Provided passage below:

Christopher Krebs was dismissed from his role as the first-ever director of the Cybersecurity and Infrastructure Security Agency (CISA) after he and his team debunked claims made by Trump and his allies of hacking, or of votes being deleted, lost, changed or compromised.
On Monday, Trump’s campaign lawyer Joseph diGenova called Krebs an “idiot” telling The Howie Carr Show, that he should “be drawn and quartered,” and “taken out at dawn and shot” in a comment he has since downplayed as light-hearted.
Krebs wrote in an op-ed for The Washington Post: “A lawyer for the president’s campaign plainly stated that I should be executed. I am not going to be intimidated by these threats from telling the truth to the American people.”
In the piece, Krebs described how he had been drawn to take the role out of a sense of civic duty to protect American democracy following “brazen” interference by Russia in the 2016 election.
He said his team at CISA had worked with state and local election officials as well as the private sector to make sure machines and systems supporting the election were protected from hacking.
Establishing the Elections Infrastructure Information Sharing and Analysis Center helped states and jurisdictions share security-related information, he said.

End of Provided passage.
Information given below:

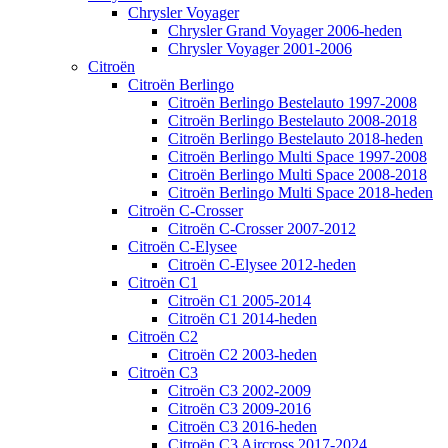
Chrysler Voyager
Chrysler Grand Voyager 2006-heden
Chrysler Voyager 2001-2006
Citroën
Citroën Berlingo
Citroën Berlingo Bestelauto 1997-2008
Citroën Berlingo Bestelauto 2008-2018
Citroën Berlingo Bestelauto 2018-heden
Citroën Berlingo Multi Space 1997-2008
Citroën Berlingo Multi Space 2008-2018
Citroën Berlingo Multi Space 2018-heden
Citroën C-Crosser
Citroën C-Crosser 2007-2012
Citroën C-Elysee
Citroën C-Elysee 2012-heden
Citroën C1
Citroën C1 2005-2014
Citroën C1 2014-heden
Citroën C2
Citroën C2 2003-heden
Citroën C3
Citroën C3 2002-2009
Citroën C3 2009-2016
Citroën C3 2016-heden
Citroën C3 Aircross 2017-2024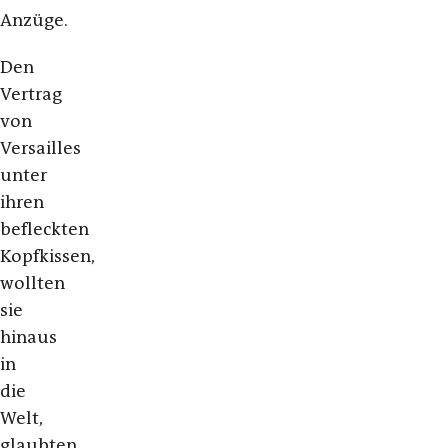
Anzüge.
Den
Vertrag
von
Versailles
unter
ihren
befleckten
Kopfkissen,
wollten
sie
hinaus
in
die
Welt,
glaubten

End of Information given.

> Assignment 1
According to the passage on Christopher Krebs, why was he drawn to take the role of CISA director? Answer in one to three sentences.
> Assignment 2
From the passage on Christopher Krebs, reproduce the text word for word, starting at "Christopher Krebs was" and ending at "changed or compromised.".

> Result 1
He took the role out of a sense of civic duty to protect American democracy. That sense of duty followed what he described as "brazen" interference by Russia in the 2016 election.

> Result 2
Christopher Krebs was dismissed from his role as the first-ever director of the Cybersecurity and Infrastructure Security Agency (CISA) after he and his team debunked claims made by Trump and his allies of hacking, or of votes being deleted, lost, changed or compromised.